I'm interested in the product as well, but very very wary as my hair (well all of it except maybe an inch or so of darker roots) is a light-medium blonde color, highlighted. And I have a feeling that it wont wash out if I use a darker color (say a medium brown, which is what I wanted to try)

Anybody tried these or somethign similar who is blonde and had it actually go back to their regular blonde after?


----------



## AudreyNicole (Feb 14, 2006)

Arianna, that is my concern too.  My hair is dark blonde with lighter blonde highlights.  It says that you should stay within your color range for best results, but I don' t know if that means it will take longer to wash out, or that it won't wash out.  There is a color suggester on the website and it says for light/medium blonde, it's best to use the blonde shades.  

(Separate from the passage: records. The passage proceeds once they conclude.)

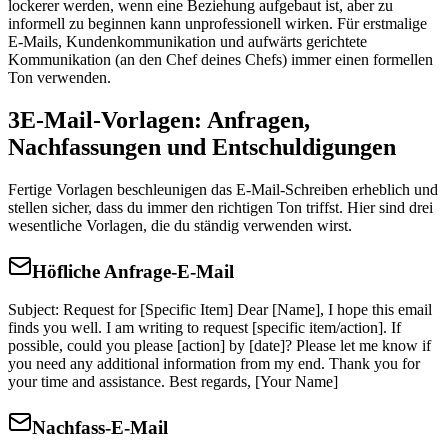
lockerer werden, wenn eine Beziehung aufgebaut ist, aber zu
informell zu beginnen kann unprofessionell wirken. Für erstmalige
E-Mails, Kundenkommunikation und aufwärts gerichtete
Kommunikation (an den Chef deines Chefs) immer einen formellen
Ton verwenden.
3
E-Mail-Vorlagen: Anfragen,
Nachfassungen und Entschuldigungen
Fertige Vorlagen beschleunigen das E-Mail-Schreiben erheblich und
stellen sicher, dass du immer den richtigen Ton triffst. Hier sind drei
wesentliche Vorlagen, die du ständig verwenden wirst.
Höfliche Anfrage-E-Mail
Subject: Request for [Specific Item] Dear [Name], I hope this email
finds you well. I am writing to request [specific item/action]. If
possible, could you please [action] by [date]? Please let me know if
you need any additional information from my end. Thank you for
your time and assistance. Best regards, [Your Name]
Nachfass-E-Mail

Litlar, yours looks great!!  Did it wash completely out?


----------



## AriannaErin (Feb 14, 2006)

Yeah, but there's only one blonde shade! LOL, and I'm pretty sure it wouldn't do much, maybe make it golder! lol.... I'm just afraid the same thing as you, not that it will take longer to fade/wash out, but that it wont, andit will ruin my highlights...


----------



## AriannaErin (Feb 14, 2006)

at the site I found this:
Don't use this product if your hair has been lightened to blonde with permanent hair colour, bleached, highlighted or is grey. If your hair is highlighted, you can use CF2 Golden Giggle to freshen highlights. 

so probably not a good idea then, but I was hoping someone with blonde hair had tried it...


----------



## AudreyNicole (Feb 14, 2006)

Wow, thanks for that info.  I am going to cross that one off my list LOL!


----------



## kaliraksha (Feb 15, 2006)

I used it on dark brown hair... I tried that plum color... I have a light purple sheen in the sun... it's kind of cool. When I got out of the shower I smelled like kool aid!


----------



## fireatwill (Mar 7, 2006)

I love that red on you!


----------



## user79 (Mar 26, 2006)

It sucks! Washes out super fast and hardly showed up on my brown hair. I wanted black and it looked more like dark brown, and was blotchy. Don't bother! Waste of money.


----------